Les six nouvelles qui constituent ce recueil sont très homogènes. En effet, elles tournent principalement autour de trois thèmes : le rapport créateur/créature (dans la première, la troisième et la dernière), ce qui inclut le lien parental ; la mort (dans la deuxième et la quatrième surtout, mais on peut aussi citer la troisième) ; et, surtout, la prédestination : un avenir prévu peut-il être modifié, et si oui de quelle façon (dans la première et la deuxième, d'une certaine façon, et les trois dernières) ? On pourrait presque considérer qu'en fait il n'y en a que deux, tant celui de la mort et celui du temps / de la prédestination sont corrélés.
Notre modèle économique ? Le paradoxe de Fermi : ce n'est carrément pas normal que cette civilisation évoluée au bout de l'univers n'ait pas totalement disparu ! Comment réaliser des profits si vos créatures ne finissent pas le travail en vue duquel on les a créées ? Une histoire qui ne se prend pas au sérieux sur l'origine de la vie, et sur la faillibilité des "dieux".
Comme neuf : si après la destruction totale de toute vie sur Terre vous trouvez une bouteille avec un génie dedans, faites très attention à ne pas gâcher vos trois vœux, sachant que tout peut mal tourner. Le mélange fantastique/SF fonctionne bien dans cette autre nouvelle au ton léger.
Intestat : dans cette famille heureuse, chaque enfant imagine quelle partie de leur père il récupérera après sa mort. Le mélange de la forme pleine d'humour et du fond plutôt sinistre rend cette histoire dérangeante.
Cartographie des morts soudaines : voyager dans le temps en profitant de l'énergie dégagée par les morts importantes présente encore plus de danger de modification accidentelle que les autres méthodes. A mon avis la moins originale du recueil, sur les dangers du voyage dans le temps pour la stabilité du futur, même si la méthode choisie pour ledit voyage ici est intéressante.

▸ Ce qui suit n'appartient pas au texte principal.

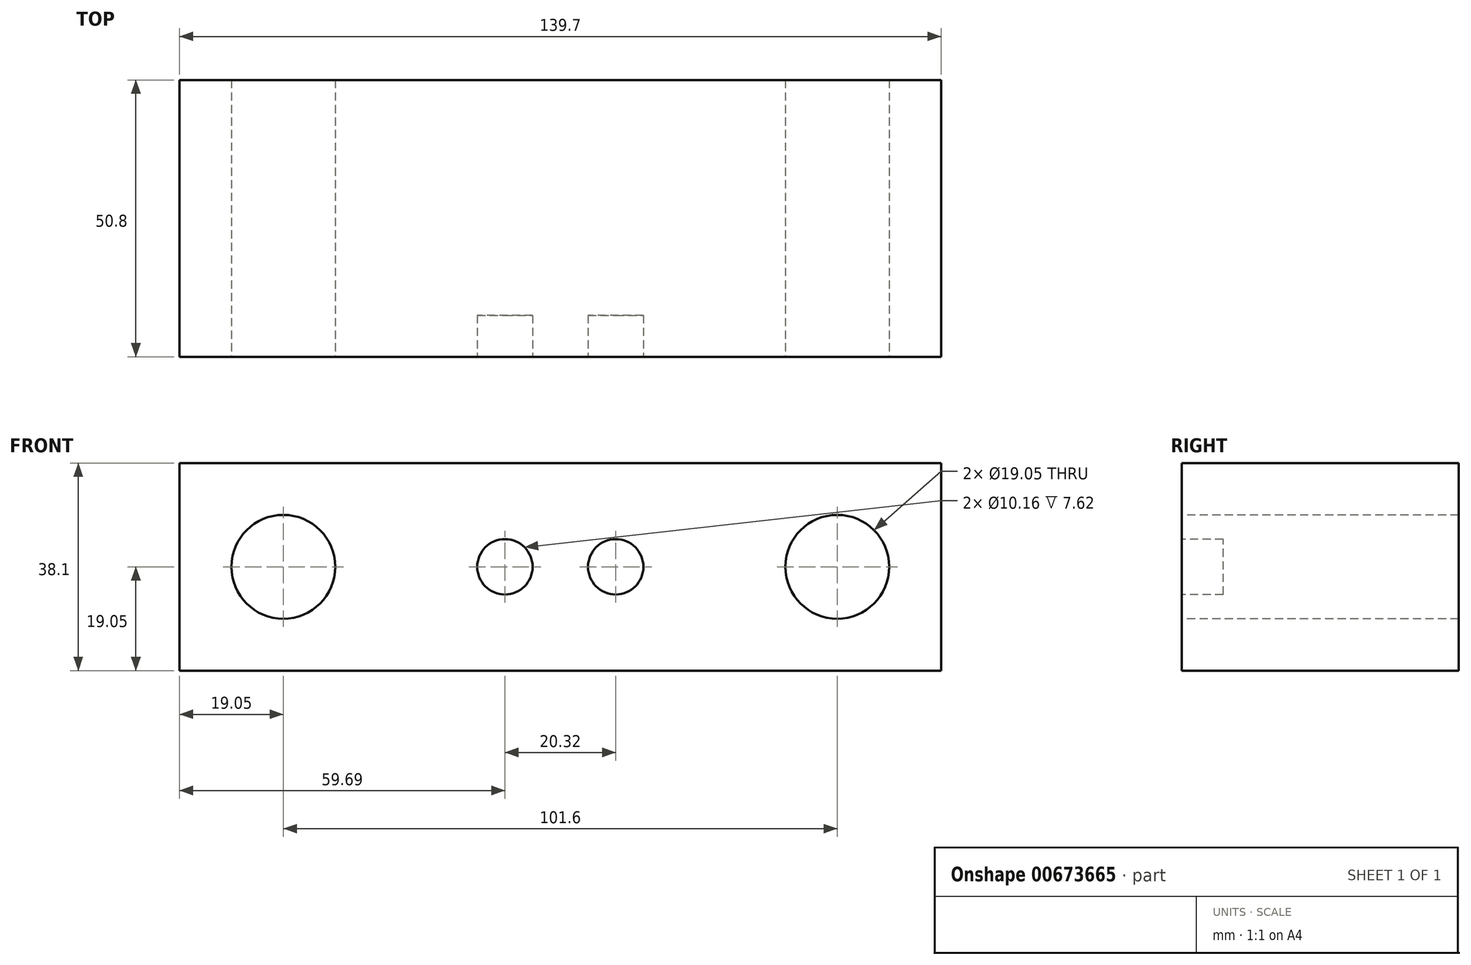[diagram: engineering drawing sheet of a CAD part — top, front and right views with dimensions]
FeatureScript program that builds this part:
annotation { "Feature Type Name" : "Feature", "Feature Type Description" : "" }
export const myFeature = defineFeature(function(context is Context, id is Id, definition is map)
    precondition{}
    {
        {
            var Q0;
            Q0=qCreatedBy(makeId("Front.planeOp"),FACE);
            var sketch = newSketch(context, id + "F0", { "sketchPlane" : qUnion([Q0])});
            skLineSegment(sketch, "E0.bottom", {"start": v(69.85, -19.05) * mm, "end": v(-69.85, -19.05) * mm});
            skLineSegment(sketch, "E0.top", {"start": v(69.85, 19.05) * mm, "end": v(-69.85, 19.05) * mm});
            skLineSegment(sketch, "E0.left", {"start": v(69.85, -19.05) * mm, "end": v(69.85, 19.05) * mm});
            skLineSegment(sketch, "E0.right", {"start": v(-69.85, -19.05) * mm, "end": v(-69.85, 19.05) * mm});
            skPoint(sketch, "E0.middle", {"position": v(0, 0) * mm});
            skSolve(sketch);
        }
        {
            var Q0;
            Q0=makeQuery(id+"F0.imprint","IMPRINT",FACE,{"disambiguationData":[TD([[makeQuery(id+"F0.imprint","IMPRINT",EDGE,{"derivedFrom":sQuery(id+"F0.wireOp",EDGE,"E0.bottom")}),-1.0]])]});
            extrude(context, id + "F1", {"entities" : qUnion([Q0]), "endBound" : BoundingType.SYMMETRIC, "depth" : 50.8 * mm, "offsetDistance" : 25.4 * mm});
        }
        {
            var Q0;
            Q0=makeQuery(id+"F1.opExtrude","CAP_FACE",FACE,{"disambiguationData":[OSD([sQuery(id+"F0.wireOp",EDGE,"E0.bottom"),sQuery(id+"F0.wireOp",EDGE,"E0.top"),sQuery(id+"F0.wireOp",EDGE,"E0.left"),sQuery(id+"F0.wireOp",EDGE,"E0.right")])],"isStart":false});
            var sketch = newSketch(context, id + "F2", { "sketchPlane" : qUnion([Q0])});
            skCircle(sketch, "E1", {"center": v(-50.8, 0) * mm, "radius": 9.53 * mm});
            skLineSegment(sketch, "E2", {"start": v(0, 83.1) * mm, "end": v(0, -71.5) * mm});
            skCircle(sketch, "E3.MirrorC", {"center": v(50.8, 0) * mm, "radius": 9.53 * mm});
            skSolve(sketch);
        }
        {
            var Q0;
            Q0 = qSketchRegion(id + "F2", true);
            extrude(context, id + "F3", {"entities" : qUnion([Q0]), "operationType" : NewBodyOperationType.REMOVE, "endBound" : BoundingType.THROUGH_ALL, "oppositeDirection" : true, "depth" : 25.4 * mm, "offsetDistance" : 25.4 * mm});
        }
        {
            var Q0;
            Q0=makeQuery(id+"F1.opExtrude","CAP_FACE",FACE,{"disambiguationData":[OSD([sQuery(id+"F0.wireOp",EDGE,"E0.bottom"),sQuery(id+"F0.wireOp",EDGE,"E0.top"),sQuery(id+"F0.wireOp",EDGE,"E0.left"),sQuery(id+"F0.wireOp",EDGE,"E0.right")])],"isStart":false});
            var sketch = newSketch(context, id + "F4", { "sketchPlane" : qUnion([Q0])});
            skLineSegment(sketch, "E4", {"start": v(0, 28.03) * mm, "end": v(0, -21.69) * mm});
            skCircle(sketch, "E5", {"center": v(-10.16, 0) * mm, "radius": 5.08 * mm});
            skCircle(sketch, "E6.MirrorC", {"center": v(10.16, 0) * mm, "radius": 5.08 * mm});
            skSolve(sketch);
        }
        {
            var Q0;
            Q0 = qSketchRegion(id + "F4", true);
            extrude(context, id + "F5", {"entities" : qUnion([Q0]), "operationType" : NewBodyOperationType.REMOVE, "oppositeDirection" : true, "depth" : 7.62 * mm, "offsetDistance" : 25.4 * mm});
        }
    });
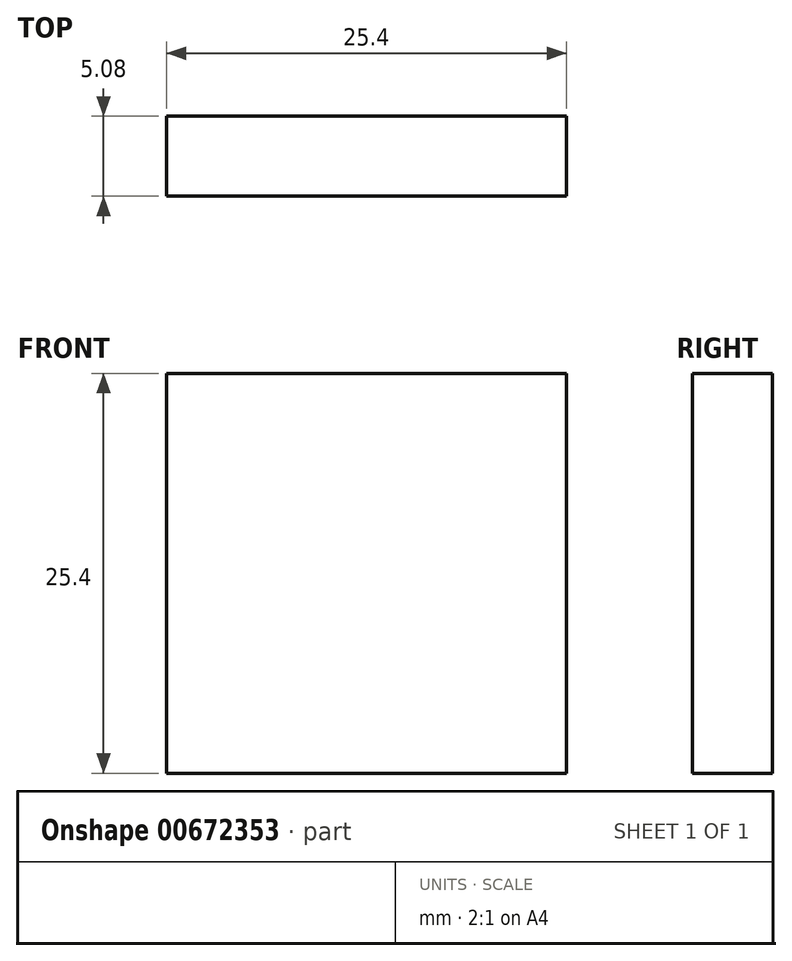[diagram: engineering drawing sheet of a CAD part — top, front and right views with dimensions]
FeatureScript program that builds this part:
annotation { "Feature Type Name" : "Feature", "Feature Type Description" : "" }
export const myFeature = defineFeature(function(context is Context, id is Id, definition is map)
    precondition{}
    {
        {
            var Q0;
            Q0=qCreatedBy(makeId("Front.planeOp"),FACE);
            var sketch = newSketch(context, id + "F0", { "sketchPlane" : qUnion([Q0])});
            skLineSegment(sketch, "E0.bottom", {"start": v(12.7, -12.7) * mm, "end": v(-12.7, -12.7) * mm});
            skLineSegment(sketch, "E0.top", {"start": v(12.7, 12.7) * mm, "end": v(-12.7, 12.7) * mm});
            skLineSegment(sketch, "E0.left", {"start": v(12.7, -12.7) * mm, "end": v(12.7, 12.7) * mm});
            skLineSegment(sketch, "E0.right", {"start": v(-12.7, -12.7) * mm, "end": v(-12.7, 12.7) * mm});
            skPoint(sketch, "E0.middle", {"position": v(0, 0) * mm});
            skSolve(sketch);
        }
        {
            var Q0;
            Q0 = qSketchRegion(id + "F0", true);
            extrude(context, id + "F1", {"entities" : qUnion([Q0]), "oppositeDirection" : true, "depth" : 5.08 * mm, "offsetDistance" : 25.4 * mm});
        }
    });
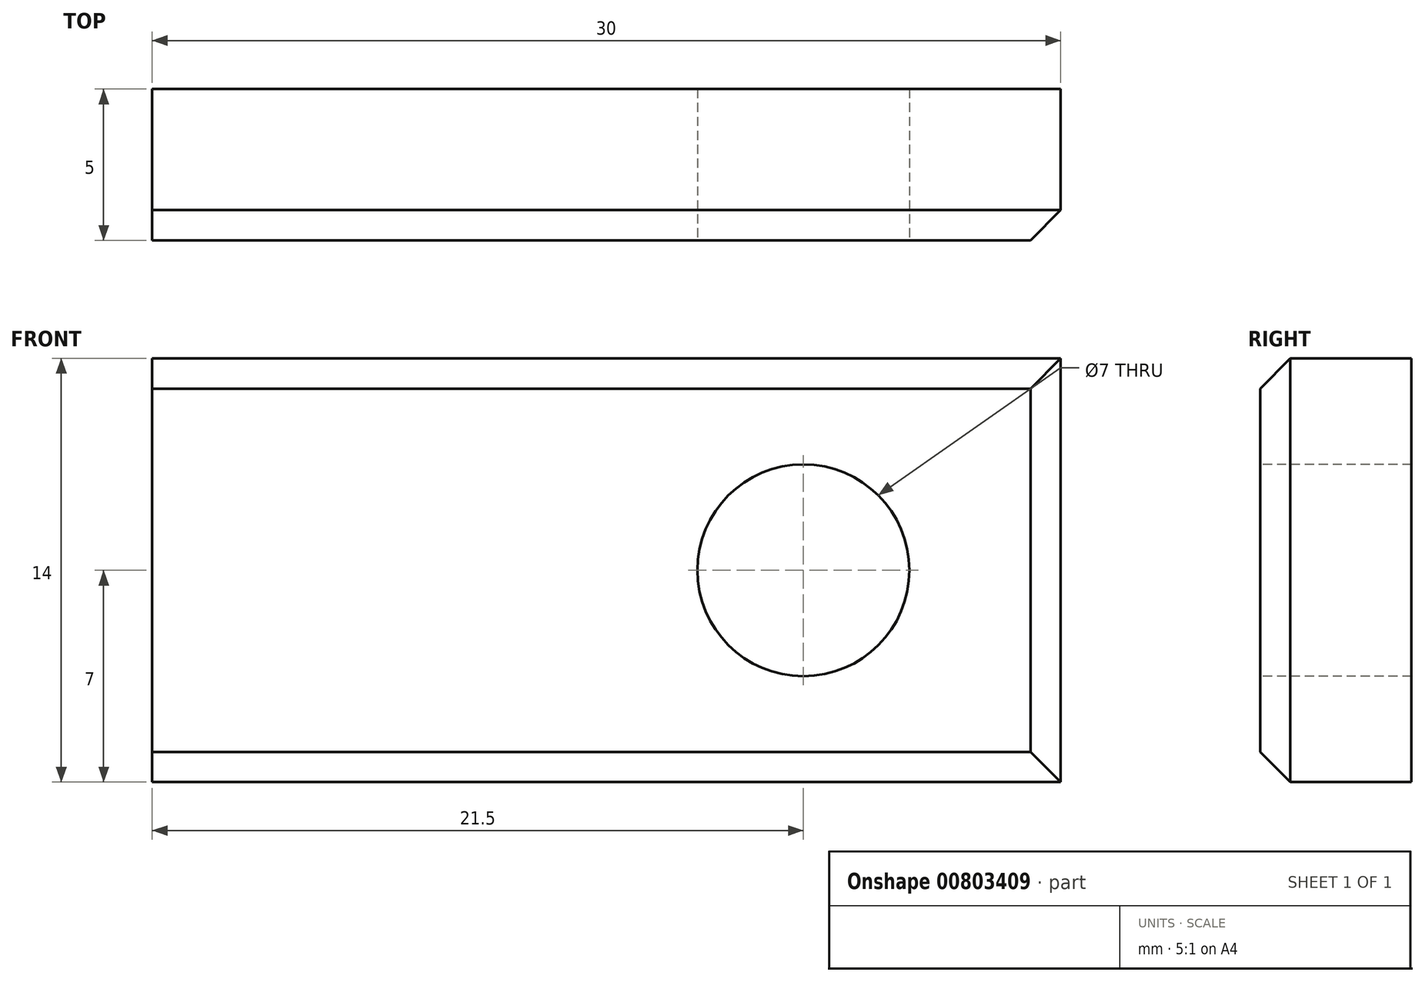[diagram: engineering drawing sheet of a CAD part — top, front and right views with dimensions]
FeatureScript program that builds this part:
annotation { "Feature Type Name" : "Feature", "Feature Type Description" : "" }
export const myFeature = defineFeature(function(context is Context, id is Id, definition is map)
    precondition{}
    {
        {
            var Q0;
            Q0=qCreatedBy(makeId("Front.planeOp"),FACE);
            var sketch = newSketch(context, id + "F0", { "sketchPlane" : qUnion([Q0])});
            skLineSegment(sketch, "E0.bottom", {"start": v(0, 0) * mm, "end": v(30, 0) * mm});
            skLineSegment(sketch, "E0.top", {"start": v(0, 14) * mm, "end": v(30, 14) * mm});
            skLineSegment(sketch, "E0.left", {"start": v(0, 0) * mm, "end": v(0, 14) * mm});
            skLineSegment(sketch, "E0.right", {"start": v(30, 0) * mm, "end": v(30, 14) * mm});
            skSolve(sketch);
        }
        {
            var Q0;
            Q0 = qSketchRegion(id + "F0", true);
            extrude(context, id + "F1", {"entities" : qUnion([Q0]), "depth" : 5 * mm, "offsetDistance" : 25 * mm});
        }
        {
            var Q0;
            Q0=makeQuery(id+"F1.opExtrude","CAP_FACE",FACE,{"disambiguationData":[OSD([sQuery(id+"F0.wireOp",EDGE,"E0.bottom"),sQuery(id+"F0.wireOp",EDGE,"E0.top"),sQuery(id+"F0.wireOp",EDGE,"E0.left"),sQuery(id+"F0.wireOp",EDGE,"E0.right")])],"isStart":false});
            var sketch = newSketch(context, id + "F2", { "sketchPlane" : qUnion([Q0])});
            skLineSegment(sketch, "E1", {"start": v(30, 0) * mm, "end": v(30, 7) * mm});
            skLineSegment(sketch, "E2", {"start": v(30, 7) * mm, "end": v(21.5, 7) * mm});
            skCircle(sketch, "E3", {"center": v(21.5, 7) * mm, "radius": 3.5 * mm});
            skSolve(sketch);
        }
        {
            var Q0;
            Q0=makeQuery(id+"F2.imprint","IMPRINT",FACE,{"disambiguationData":[TD([[makeQuery(id+"F2.imprint","IMPRINT",EDGE,{"derivedFrom":sQuery(id+"F2.wireOp",EDGE,"E3")}),1.0]])]});
            extrude(context, id + "F3", {"entities" : qUnion([Q0]), "operationType" : NewBodyOperationType.REMOVE, "endBound" : BoundingType.THROUGH_ALL, "oppositeDirection" : true, "depth" : 25 * mm, "offsetDistance" : 25 * mm});
        }
        {
            var Q0;
            Q0=makeQuery(id+"F1.opExtrude","CAP_EDGE",EDGE,{"disambiguationData":[OSD([sQuery(id+"F0.wireOp",EDGE,"E0.top")])],"isStart":false});
            var Q1;
            Q1=makeQuery(id+"F1.opExtrude","CAP_EDGE",EDGE,{"disambiguationData":[OSD([sQuery(id+"F0.wireOp",EDGE,"E0.right")])],"isStart":false});
            var Q2;
            Q2=makeQuery(id+"F1.opExtrude","CAP_EDGE",EDGE,{"disambiguationData":[OSD([sQuery(id+"F0.wireOp",EDGE,"E0.bottom")])],"isStart":false});
            chamfer(context, id + "F4", {"entities" : qUnion([Q0, Q1, Q2]), "width" : 1 * mm, "tangentPropagation" : true});
        }
    });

Six mois, trois jours : quel espace de liberté reste-t'il quand on sait exactement ce qui va se passer, et notamment que l'on n'a que six mois et trois jours à passer avec la personne dont on est amoureux ? L'une des meilleures du recueil, auquel elle donne son titre, au moins en français, cette nouvelle développe une réflexion intéressante sur la prédestination, bien sûr, mais aussi sur la capacité, ou pas, à envisager des solutions alternatives, quitte à devoir quitter le confort psychique et mental de la certitude, et à changer. Quelque part, une illustration du "Mieux vaut un démon qu'on connaît qu'un ange qu'on ne connaît pas".
Trèfle : quand Berkley arrive dans le foyer de Joe et Anwar comme une promesse de bonheur, il est choyé non seulement en tant que tel, mais aussi pour lui-même. Au bout de neuf ans, enfin rassuré et heureux, il est furieux de voir débarquer un autre chat. Peut-être ma préférée du recueil - mais j'ai tendance à perdre mon sens critique dès qu'un chat entre en scène -, cette nouvelle, plutôt fantastique que SF, illustre une réflexion sur la différence entre le bonheur et la chance, et leur possible incarnation dans un élément de la vie, mais aussi sur l'aspect possiblement négatif de toute prédiction (thème qui était déjà celui de la nouvelle précédente). Comme Intestat, c'est aussi une réflexion sur la façon dont nos actes nous poursuivent, comme on le voit dans le rapport Patricia / Berkley. C'est enfin la seule nouvelle où apparaissent les différents thèmes majeurs que j'ai mentionnés en introduction de cette chronique.
L'homogénéité du fond se retrouve au niveau de la forme : le style est fluide, les personnages bien décrits et individualisés, le ton souvent plein d'humour. En somme, ce recueil est une lecture fort agréable et introduit en douceur le lecteur à l'univers très particulier de l'autrice.